Muscular Development
- Max Rep & Quadra Blu, November 1993
- Editor: David Zinczenko
- Categories: Bodybuilding
- Frequency: 12 times a year
- Founded: 1964
- Country: United States
- Based in: Setauket, New York
- Language: English
- Website: www.musculardevelopment.com

= Muscular Development =

American bodybuilding magazine

Muscular Development was an American fitness and bodybuilding magazine first published in 1964. It was founded by Bob Hoffman. It ceased publication in November 2023.

==History==
John Grimek was the editor from 1964, until its sale in 1986 to Twinlab. In 2001, Twinlab sold Muscular Development to Steve Blechman who then resigned from Twinlab. Muscular Development was also published in Romania.

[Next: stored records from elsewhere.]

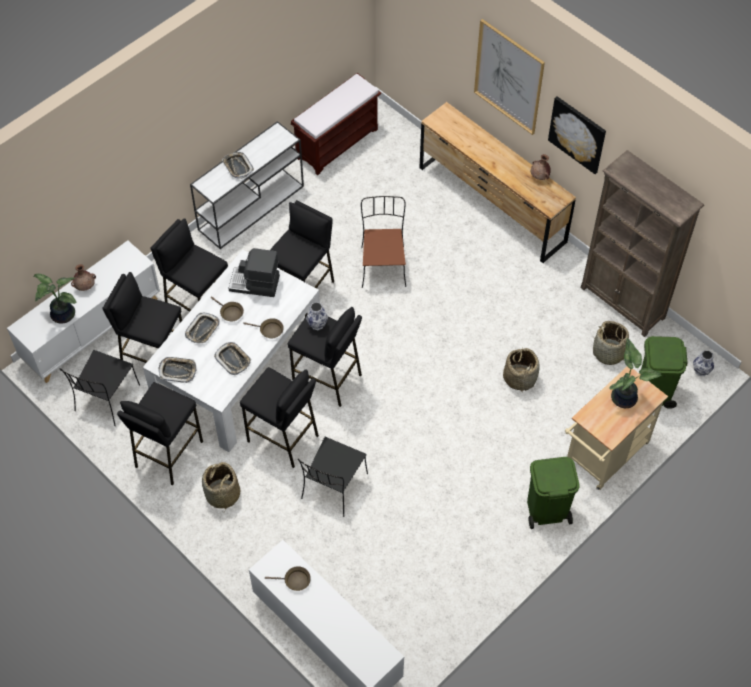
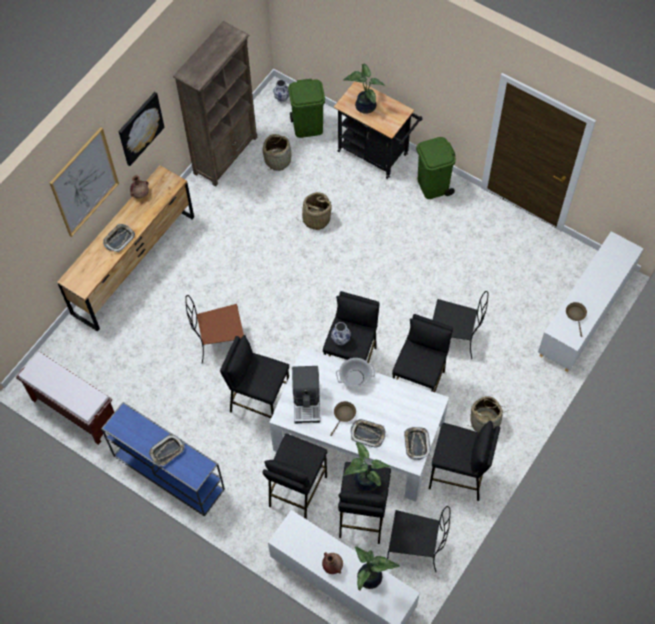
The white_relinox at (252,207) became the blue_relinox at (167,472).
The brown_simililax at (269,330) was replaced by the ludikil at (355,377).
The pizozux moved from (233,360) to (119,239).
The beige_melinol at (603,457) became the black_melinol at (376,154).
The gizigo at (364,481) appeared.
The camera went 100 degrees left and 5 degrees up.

Muscular Development focused on bodybuilding and nutrition science. Among its contributors were Anssi H. Manninen (former Senior Science Editor), Michael Colgan, John Romano (former Senior Editor), Dan Duchaine, and Mike Mentzer. It was notable for including an ongoing comic strip, Max Rep: Mr. Astrotitan 2206 by illustrator Lyman Dally in the 1990s. Max Rep was featured on the January 1991 cover with Sandy Riddell while both he and Quadra Blu appeared together on the fully illustrated November 1993 cover with Quadra appearing on that issue's poster. After the sale of the magazine to Blechman it changed to a more "hard-core" bodybuilding magazine and focused less on fitness.